Thanks for your comment. We revised the figure and delete the arrows. Moreover, the heatmap displays protein levels for each treatment group (Pre, 3M, and 6M), based on pooled samples from five patients per group, each analyzed in analytical triplicate.

3. 
   Figure 3,4,5, the resolution is low, it looks that is the screenshot
   from the webpage of STRING. Please download the original version with
   high resolution.

Thanks for your comment. We replaced them.

4. Figure 6b,  n=4 in PRE, n=3 in post 3M, n=4 in post 6M, however,
several bands on Tublin as the control, did not show the comparable
level, especially, the fourth band in PRE, the third band in POST 6M.
They should be excluded.

Thanks for your comment. Figure 6b shows a representative Western blot (WB) of selected sperm samples from patients before and after treatment. Tubulin was used as a loading control, and the observed variability in band intensity reflects intrinsic inter-individual differences. Therefore, the quantification of TXN, PRDXs, and H2B was performed by calculating the ratio of each protein to tubulin.

5. 
   Figure 6h, the band of H2B on 2nd rep in PRE condition, show the
   totally different amount with the other 3 rep in PRE. Also, the 4
   replicates on POST 6M, the huge variablity of 4 replicates. The repeated
   experiment is required.

 Thanks for your comment. We replace this part of WB with repeated experiment.

Round 2

Reviewer 1 Report

Comments and Suggestions for Authors

The revised manuscript presents a clearer and more structured account of the proteomic changes following varicocele embolization in good responders. The authors appropriately added methodological details, such as protein input volumes, database specifications, FDR thresholds, and the handling of missing values, which improve the transparency and reproducibility of the study. The distinction between results and interpretation is now more evident, and the discussion more effectively connects the proteomic findings with clinical outcomes.

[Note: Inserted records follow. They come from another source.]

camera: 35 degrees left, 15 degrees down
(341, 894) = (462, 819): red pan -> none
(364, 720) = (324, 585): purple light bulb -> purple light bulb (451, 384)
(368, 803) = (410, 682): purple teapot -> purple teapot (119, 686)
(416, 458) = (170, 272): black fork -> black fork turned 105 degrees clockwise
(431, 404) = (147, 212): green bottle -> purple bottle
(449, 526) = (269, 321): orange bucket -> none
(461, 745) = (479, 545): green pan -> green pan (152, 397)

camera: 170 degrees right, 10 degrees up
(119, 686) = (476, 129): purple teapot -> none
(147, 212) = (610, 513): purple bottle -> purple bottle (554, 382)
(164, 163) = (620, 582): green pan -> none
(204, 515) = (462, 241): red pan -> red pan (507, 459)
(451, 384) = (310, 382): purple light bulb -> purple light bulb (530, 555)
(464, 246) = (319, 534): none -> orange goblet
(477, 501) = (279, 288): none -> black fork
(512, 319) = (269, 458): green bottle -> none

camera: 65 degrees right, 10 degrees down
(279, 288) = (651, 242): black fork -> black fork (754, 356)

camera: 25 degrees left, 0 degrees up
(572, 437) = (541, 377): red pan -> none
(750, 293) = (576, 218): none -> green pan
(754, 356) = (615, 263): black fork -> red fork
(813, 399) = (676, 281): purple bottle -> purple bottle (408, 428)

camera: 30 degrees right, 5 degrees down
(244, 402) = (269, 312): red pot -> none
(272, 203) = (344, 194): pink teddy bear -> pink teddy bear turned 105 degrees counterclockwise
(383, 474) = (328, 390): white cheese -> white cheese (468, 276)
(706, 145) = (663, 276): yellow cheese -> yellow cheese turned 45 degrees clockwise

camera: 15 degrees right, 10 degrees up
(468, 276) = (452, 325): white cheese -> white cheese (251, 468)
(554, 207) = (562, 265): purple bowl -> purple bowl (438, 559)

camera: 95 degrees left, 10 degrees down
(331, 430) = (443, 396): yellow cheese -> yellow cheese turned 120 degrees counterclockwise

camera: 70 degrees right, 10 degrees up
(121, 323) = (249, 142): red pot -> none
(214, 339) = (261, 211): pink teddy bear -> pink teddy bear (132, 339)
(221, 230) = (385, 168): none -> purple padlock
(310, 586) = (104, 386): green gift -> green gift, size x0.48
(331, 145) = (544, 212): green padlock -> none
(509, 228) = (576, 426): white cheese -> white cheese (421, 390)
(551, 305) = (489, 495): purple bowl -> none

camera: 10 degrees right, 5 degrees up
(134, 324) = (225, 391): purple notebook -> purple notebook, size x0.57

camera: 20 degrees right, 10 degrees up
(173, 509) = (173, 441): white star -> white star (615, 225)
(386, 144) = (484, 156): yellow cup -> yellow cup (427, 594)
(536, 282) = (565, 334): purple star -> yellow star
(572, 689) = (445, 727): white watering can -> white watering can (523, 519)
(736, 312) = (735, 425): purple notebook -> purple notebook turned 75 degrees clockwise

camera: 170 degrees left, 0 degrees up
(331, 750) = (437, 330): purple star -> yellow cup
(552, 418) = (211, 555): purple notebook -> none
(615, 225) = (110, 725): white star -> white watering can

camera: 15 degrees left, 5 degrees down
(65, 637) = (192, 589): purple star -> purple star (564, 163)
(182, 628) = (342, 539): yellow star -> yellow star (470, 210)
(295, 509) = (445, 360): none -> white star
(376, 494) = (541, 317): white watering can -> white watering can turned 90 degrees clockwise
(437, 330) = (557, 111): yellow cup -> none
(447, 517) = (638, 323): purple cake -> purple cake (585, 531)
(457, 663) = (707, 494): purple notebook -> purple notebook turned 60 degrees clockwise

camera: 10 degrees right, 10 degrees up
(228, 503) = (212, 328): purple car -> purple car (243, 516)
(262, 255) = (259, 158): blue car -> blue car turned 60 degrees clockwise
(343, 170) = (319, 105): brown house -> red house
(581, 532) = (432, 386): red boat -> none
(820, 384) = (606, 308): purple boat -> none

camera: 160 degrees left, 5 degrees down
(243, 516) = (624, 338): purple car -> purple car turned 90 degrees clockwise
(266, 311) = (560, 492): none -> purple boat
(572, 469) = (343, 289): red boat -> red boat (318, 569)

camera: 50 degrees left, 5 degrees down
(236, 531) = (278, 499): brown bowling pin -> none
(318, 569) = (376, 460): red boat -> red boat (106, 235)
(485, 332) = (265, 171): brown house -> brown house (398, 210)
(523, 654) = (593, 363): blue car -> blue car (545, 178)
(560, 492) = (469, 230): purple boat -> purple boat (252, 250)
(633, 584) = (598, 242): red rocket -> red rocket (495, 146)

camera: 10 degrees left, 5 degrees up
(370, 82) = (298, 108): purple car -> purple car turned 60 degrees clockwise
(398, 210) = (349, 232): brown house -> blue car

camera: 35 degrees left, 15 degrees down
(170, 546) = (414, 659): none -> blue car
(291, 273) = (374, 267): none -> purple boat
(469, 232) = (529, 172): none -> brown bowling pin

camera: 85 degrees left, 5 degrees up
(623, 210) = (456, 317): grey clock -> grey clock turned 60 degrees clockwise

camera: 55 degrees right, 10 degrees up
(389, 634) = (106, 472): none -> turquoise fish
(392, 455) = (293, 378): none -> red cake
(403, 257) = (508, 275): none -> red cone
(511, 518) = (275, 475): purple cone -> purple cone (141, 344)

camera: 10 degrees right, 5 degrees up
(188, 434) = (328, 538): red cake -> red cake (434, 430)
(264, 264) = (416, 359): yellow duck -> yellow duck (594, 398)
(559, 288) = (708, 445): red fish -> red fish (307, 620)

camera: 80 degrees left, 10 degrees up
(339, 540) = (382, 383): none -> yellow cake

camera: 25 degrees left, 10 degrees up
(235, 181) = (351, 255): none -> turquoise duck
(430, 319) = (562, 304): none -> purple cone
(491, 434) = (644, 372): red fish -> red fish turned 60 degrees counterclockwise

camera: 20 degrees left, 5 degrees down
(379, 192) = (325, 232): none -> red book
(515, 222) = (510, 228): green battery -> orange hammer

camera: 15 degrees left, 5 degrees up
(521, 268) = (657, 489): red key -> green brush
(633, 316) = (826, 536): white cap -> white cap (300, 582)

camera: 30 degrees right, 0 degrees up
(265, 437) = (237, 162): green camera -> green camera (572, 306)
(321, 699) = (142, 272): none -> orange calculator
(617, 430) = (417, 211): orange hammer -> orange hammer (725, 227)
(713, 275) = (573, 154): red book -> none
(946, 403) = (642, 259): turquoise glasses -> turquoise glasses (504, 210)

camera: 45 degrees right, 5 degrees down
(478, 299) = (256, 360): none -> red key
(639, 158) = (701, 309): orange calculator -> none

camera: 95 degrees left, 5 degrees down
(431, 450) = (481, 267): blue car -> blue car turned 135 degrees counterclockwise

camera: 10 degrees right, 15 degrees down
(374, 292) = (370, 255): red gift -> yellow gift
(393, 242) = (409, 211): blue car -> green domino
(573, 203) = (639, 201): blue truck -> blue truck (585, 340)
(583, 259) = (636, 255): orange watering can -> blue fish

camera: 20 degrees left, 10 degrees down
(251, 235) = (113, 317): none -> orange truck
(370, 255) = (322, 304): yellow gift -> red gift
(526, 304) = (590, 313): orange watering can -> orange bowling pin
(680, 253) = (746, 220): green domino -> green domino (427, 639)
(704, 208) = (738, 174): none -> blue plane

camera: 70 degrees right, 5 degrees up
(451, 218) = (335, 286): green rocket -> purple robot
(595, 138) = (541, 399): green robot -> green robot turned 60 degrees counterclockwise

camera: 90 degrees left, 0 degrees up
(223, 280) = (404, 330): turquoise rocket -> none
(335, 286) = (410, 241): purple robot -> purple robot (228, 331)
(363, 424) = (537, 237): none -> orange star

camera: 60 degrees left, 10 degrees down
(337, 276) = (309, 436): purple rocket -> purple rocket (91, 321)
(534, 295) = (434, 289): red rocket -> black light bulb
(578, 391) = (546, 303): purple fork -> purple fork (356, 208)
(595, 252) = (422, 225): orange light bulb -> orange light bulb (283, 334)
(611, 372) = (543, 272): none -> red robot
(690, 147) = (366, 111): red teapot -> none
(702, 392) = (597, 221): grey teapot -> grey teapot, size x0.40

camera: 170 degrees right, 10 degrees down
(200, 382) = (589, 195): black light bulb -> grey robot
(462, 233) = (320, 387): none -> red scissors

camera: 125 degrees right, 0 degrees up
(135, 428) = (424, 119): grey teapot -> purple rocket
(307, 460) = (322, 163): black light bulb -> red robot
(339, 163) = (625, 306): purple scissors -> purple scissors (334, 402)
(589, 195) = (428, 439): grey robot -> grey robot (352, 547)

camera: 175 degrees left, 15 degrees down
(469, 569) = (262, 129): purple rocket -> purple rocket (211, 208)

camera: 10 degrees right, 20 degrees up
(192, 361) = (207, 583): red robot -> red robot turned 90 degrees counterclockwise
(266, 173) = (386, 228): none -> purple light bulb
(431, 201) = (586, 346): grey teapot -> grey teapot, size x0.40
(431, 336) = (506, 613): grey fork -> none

The inclusion of a graphical abstract and the expanded discussion on semen quality parameters and study limitations are commendable. However, a professional English language revision is still recommended to address persistent issues with overly long and complex sentences, particularly in the Discussion section. Improving language clarity would enhance the overall readability and scientific impact of the work.

Comments on the Quality of English Language

The manuscript is written in generally understandable English; however, several sections would benefit from careful language editing to improve clarity, reduce redundancy, and enhance scientific readability. In particular, the Results and Discussion sections include long and complex sentences that obscure the main findings or introduce interpretative ambiguity. A professional English language review is recommended to ensure greater fluency, conciseness, and precision of expression.